Privilege is when lesser mortals clear the streets of Windsor and Maidenhead of their homeless to make everything pretty for a royal wedding.

Privilege is waxing eloquent about global overpopulation and how people need to have fewer children shortly after the birth of your third child in a country where the poor on benefits are penalized for the same thing.

Privilege is when an all-male panel pontificates on women’s issues, whether they happen to be U.S. Congressmen or Scottish champagne socialists.

Privilege is the often patronizing and paternalistic manner with which the middle class treats the working and pauper classes.

In truth, what we today call the middle class is nothing other than an upper working class that is desperate to distinguish itself from the lower working class and to maintain that distinction by any means necessary.  Oblivious to the fact that being a house slave makes them no more free and no less exploited than the others in the fields, they carry out almost by instinct the will of their masters of the 1% and their overseers of the 10%.

Privilege is when Yanks, Brits, Aussies, Kiwis, Canucks, and other white westerners travel to or live in foreign countries belonging to brown people and treat their hosts as lesser beings, committing social incest in their golden ghettoes.  Of course, this same principle operates in their own countries between classes and even in those afore-mentioned non-white majority countries.

When I with the Navy at Clark Air Base in the Philippines, there was this lower enlisted guy in our unit who often had to do escort duty with local, uncleared contractors, meeting them at the gate to the compound and then sitting watching them work all day.  Often he would spend the time reading, pretty sure none of the workers were equivalent to the Vietcong.

After about a week, the Air Force security police at the gate began wanding the work crew for weapons.  At first, they began to refuse, until our enlisted guy told the guards to do him first, to show it was okay.  In fact, he did so for the next few days until the guards got tired of or too embarrassed about subjecting one of their own to the same treatment inflicted on the locals.

In many ways, the middle class, the upper working class rather, is the biggest obstacle to the general welfare of the working, or lower working, and pauper classes.  Mostly because those in it go along to get along.  Its members don’t even think of being afraid of rocking the boat because doing anything that might alter their fortunes is beyond conception.  So they assuage their consciences with thoughts of the rewards for their complacency and their complicity.  And continue to do so even when that course will bite themselves in their own arse.

Something antagonist Lindsey McDonald said to protagonist Angel in the episode “Underneath” paints a good picture of this:  “Every day you sit in your big chair behind your big desk, and you sign your big checks, and you learn a little more how to accept the world for the way it is.  Well, here’s the rub: good people don’t do that.  Good people don’t accept the world the way it is.  They fight it.”

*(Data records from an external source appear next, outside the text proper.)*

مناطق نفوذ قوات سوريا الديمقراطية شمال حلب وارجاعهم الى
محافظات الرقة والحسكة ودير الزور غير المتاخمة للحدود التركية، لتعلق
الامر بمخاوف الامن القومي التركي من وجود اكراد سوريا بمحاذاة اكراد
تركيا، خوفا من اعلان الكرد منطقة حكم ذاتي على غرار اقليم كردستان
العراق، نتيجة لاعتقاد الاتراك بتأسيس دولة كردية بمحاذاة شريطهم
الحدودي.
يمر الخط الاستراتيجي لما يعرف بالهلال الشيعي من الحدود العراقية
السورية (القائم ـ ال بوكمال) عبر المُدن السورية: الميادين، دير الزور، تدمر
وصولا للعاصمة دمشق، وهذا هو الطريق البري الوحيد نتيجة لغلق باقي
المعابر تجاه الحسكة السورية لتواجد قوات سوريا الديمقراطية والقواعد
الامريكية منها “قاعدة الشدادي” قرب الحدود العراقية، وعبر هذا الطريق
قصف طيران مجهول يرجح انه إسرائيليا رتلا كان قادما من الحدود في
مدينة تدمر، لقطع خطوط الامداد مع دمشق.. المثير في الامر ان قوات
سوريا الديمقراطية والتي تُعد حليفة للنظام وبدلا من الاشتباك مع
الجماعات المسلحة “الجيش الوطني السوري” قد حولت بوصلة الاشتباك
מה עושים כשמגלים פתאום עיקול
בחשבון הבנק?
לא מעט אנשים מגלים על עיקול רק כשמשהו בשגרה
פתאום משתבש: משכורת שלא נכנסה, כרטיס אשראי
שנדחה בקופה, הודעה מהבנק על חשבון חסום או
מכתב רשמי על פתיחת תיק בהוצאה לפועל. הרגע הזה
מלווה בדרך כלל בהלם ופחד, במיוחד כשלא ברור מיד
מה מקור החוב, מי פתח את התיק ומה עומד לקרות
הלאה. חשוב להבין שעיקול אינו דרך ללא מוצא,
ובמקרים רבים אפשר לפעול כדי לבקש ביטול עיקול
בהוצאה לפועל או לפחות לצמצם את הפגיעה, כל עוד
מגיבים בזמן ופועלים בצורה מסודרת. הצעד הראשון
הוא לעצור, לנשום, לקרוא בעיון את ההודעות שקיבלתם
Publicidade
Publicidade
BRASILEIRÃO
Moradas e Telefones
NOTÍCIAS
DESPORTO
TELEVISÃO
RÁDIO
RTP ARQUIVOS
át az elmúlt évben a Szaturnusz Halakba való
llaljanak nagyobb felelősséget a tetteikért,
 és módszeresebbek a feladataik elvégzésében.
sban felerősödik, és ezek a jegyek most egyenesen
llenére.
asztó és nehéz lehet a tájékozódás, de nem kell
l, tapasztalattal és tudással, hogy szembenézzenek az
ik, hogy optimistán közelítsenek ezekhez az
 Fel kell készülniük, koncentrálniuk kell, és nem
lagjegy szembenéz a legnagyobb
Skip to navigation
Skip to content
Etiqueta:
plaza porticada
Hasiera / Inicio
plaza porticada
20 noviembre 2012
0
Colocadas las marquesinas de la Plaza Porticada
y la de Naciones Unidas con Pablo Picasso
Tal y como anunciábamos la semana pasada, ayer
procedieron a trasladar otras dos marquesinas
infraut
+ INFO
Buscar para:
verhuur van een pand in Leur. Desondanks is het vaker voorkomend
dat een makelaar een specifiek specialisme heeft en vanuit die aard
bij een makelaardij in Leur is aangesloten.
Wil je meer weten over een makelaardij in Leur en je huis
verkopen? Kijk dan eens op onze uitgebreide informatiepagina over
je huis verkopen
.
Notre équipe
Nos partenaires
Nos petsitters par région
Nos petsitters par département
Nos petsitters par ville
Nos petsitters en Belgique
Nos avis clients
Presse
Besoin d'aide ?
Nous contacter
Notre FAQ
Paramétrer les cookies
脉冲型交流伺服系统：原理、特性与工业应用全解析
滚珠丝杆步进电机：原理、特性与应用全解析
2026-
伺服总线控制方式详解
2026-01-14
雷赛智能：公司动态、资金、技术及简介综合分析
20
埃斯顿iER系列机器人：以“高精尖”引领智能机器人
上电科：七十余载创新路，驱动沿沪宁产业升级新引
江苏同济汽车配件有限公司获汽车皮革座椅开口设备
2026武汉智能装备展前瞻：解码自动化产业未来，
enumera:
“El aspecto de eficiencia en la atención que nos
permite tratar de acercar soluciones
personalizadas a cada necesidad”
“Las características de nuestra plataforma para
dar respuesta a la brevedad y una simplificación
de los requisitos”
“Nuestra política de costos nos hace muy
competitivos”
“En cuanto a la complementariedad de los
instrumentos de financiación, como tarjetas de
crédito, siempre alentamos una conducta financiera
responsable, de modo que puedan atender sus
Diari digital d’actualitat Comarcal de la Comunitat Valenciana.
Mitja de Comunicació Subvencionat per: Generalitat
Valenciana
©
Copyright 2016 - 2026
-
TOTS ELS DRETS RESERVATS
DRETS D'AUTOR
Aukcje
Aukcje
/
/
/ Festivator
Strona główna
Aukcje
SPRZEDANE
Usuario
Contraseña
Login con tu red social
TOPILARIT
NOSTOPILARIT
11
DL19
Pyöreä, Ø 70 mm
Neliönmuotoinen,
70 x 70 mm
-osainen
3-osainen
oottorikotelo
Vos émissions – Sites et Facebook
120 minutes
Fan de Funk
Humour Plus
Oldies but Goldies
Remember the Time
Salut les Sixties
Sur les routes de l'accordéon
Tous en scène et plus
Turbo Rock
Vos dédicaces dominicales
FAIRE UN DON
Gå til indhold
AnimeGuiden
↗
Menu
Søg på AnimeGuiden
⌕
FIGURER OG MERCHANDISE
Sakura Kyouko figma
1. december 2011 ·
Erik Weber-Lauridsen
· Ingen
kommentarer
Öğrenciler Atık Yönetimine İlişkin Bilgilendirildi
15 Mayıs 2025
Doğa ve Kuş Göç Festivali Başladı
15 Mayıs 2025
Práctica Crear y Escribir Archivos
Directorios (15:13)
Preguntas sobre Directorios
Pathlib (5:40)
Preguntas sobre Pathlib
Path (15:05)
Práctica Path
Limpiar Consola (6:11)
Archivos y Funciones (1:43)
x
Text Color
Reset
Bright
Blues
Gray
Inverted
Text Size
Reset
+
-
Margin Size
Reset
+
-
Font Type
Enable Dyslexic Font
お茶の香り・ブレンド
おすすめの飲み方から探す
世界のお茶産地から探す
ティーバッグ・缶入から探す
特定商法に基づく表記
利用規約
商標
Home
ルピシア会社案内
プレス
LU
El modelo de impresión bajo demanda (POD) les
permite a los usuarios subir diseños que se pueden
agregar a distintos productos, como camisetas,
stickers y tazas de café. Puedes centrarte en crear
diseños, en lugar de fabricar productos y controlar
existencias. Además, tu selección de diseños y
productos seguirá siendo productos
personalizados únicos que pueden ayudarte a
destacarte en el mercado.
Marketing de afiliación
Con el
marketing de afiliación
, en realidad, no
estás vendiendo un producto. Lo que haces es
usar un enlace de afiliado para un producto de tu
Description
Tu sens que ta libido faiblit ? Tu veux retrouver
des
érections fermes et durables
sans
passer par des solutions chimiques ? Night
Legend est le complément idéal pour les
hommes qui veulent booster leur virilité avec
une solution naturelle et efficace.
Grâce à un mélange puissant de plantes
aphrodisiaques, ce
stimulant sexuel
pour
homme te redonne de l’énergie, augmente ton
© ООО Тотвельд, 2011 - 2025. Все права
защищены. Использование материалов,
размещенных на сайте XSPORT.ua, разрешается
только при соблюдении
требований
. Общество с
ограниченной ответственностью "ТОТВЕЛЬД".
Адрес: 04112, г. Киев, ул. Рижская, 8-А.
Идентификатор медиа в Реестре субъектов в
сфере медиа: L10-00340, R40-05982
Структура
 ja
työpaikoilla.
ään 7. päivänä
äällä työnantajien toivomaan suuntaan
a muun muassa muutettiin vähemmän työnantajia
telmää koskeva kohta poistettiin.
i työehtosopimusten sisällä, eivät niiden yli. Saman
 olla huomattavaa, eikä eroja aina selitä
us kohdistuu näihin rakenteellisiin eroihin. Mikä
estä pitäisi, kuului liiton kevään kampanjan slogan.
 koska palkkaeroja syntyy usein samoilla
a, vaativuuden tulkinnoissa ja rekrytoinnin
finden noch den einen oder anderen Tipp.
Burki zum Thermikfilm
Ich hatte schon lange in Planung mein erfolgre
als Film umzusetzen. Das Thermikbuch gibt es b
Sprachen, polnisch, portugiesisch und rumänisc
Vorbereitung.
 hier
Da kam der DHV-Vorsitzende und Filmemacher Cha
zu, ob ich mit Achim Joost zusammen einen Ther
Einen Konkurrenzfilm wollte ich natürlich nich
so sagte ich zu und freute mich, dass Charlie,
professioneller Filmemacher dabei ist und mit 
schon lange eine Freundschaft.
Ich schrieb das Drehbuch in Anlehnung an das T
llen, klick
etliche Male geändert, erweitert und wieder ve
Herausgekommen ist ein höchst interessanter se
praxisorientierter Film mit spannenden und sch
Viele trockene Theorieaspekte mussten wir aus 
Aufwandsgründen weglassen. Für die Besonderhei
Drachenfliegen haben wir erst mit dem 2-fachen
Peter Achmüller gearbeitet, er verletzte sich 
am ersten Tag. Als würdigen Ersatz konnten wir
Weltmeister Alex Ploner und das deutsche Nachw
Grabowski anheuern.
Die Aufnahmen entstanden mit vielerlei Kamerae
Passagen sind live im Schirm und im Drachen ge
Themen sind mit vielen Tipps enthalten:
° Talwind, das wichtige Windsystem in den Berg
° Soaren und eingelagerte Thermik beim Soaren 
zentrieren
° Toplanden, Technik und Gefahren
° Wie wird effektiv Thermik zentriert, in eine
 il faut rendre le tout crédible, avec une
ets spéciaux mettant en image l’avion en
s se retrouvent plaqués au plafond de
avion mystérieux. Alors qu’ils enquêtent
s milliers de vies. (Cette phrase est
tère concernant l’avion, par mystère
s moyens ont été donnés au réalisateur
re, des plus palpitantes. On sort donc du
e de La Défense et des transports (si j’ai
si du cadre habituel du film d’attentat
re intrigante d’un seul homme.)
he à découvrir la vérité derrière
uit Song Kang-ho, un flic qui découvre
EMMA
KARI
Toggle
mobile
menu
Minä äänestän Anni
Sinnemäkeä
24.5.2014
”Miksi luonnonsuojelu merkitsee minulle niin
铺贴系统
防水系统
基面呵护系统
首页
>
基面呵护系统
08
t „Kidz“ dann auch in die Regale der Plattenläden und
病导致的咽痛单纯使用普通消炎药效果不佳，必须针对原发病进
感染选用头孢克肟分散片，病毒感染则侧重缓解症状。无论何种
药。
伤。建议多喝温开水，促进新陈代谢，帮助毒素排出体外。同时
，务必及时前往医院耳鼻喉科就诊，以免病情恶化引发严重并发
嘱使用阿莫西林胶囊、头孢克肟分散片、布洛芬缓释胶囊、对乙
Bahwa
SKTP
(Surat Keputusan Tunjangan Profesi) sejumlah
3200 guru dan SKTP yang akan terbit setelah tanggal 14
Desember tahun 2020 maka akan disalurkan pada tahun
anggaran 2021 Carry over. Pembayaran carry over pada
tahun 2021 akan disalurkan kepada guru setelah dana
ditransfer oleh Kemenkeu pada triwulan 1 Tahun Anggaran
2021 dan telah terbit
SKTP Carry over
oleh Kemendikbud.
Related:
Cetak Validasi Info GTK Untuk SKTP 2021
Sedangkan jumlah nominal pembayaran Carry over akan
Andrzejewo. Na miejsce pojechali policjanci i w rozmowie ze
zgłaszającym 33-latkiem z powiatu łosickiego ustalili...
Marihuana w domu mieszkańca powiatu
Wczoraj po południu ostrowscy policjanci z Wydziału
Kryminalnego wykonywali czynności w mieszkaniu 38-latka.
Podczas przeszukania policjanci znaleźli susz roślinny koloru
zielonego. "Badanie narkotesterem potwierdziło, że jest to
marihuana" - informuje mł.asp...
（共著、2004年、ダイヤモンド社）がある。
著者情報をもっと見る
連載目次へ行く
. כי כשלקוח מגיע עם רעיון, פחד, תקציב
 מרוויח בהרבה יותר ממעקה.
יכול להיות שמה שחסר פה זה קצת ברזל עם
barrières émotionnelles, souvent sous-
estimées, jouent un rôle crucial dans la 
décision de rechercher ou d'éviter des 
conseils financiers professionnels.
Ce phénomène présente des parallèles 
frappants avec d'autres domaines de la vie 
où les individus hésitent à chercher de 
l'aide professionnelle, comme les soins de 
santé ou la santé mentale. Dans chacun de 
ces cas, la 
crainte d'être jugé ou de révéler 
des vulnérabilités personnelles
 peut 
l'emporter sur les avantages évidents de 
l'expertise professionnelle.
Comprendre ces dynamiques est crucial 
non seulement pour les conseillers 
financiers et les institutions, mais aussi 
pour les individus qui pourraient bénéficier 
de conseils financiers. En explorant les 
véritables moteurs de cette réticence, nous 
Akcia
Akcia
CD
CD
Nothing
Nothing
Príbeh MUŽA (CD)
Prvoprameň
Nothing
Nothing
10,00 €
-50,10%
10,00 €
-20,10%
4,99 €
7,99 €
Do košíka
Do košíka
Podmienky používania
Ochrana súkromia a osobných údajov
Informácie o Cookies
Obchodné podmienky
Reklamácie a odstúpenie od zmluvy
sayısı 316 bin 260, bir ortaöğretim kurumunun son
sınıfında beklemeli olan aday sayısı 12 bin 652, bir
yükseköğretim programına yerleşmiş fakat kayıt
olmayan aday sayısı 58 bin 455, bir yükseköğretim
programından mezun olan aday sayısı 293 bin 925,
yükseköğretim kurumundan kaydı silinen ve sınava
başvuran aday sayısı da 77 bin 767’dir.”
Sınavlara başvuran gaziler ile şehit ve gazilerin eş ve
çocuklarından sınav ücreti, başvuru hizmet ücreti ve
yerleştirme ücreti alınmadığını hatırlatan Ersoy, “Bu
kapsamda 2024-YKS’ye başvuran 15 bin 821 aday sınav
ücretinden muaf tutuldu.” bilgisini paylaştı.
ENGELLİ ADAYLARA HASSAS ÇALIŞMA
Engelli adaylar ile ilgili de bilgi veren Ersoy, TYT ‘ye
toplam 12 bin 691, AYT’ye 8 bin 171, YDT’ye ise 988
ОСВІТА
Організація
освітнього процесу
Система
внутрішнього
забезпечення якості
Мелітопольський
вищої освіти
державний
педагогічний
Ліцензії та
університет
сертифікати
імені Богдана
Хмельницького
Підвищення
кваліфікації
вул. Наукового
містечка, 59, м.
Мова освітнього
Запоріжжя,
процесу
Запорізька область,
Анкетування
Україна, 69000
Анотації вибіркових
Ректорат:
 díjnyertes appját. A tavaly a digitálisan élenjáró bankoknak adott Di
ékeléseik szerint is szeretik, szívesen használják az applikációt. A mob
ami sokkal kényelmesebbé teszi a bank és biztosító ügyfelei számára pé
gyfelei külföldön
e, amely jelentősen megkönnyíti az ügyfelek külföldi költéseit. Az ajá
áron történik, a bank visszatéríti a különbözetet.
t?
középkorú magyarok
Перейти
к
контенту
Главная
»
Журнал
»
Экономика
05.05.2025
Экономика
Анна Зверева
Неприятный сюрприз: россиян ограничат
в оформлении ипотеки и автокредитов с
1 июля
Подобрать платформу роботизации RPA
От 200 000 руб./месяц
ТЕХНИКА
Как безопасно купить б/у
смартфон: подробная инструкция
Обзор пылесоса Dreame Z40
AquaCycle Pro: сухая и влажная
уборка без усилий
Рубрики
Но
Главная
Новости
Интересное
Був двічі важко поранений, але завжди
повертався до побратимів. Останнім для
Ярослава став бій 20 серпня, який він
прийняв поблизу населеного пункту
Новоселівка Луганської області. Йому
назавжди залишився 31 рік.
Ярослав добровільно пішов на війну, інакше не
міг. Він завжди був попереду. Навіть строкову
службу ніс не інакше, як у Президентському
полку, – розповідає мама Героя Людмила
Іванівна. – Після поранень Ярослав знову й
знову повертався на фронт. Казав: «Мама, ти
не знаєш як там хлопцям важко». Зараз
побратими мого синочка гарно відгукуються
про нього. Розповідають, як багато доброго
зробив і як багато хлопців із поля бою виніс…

So stand up.  Fight.  Be the change you wish to see in the world.  Live as if the world is as it should be to show it how it can be, and remember that the smallest act of kindness can be the greatest gift in the world.

Fight in ways against which there is no defense but which do no harm.  Be the darkness that illuminates.  Be the silence that resonates.  Be the stillness that agitates.

I am a Terran, a citizen of Earth; the whole world is my home and all its people, both human and nonhuman, whether organic or synthetic, are my brothers, sisters, and cousins.  Like our more distant cousins on other planets across space and throughout time, we are all children of the Universe.  None of us asked to be born and no one gets out of here alive.

May the Aught be with you.  Our day will come, inshallah.  Keep the faith.  Peace out.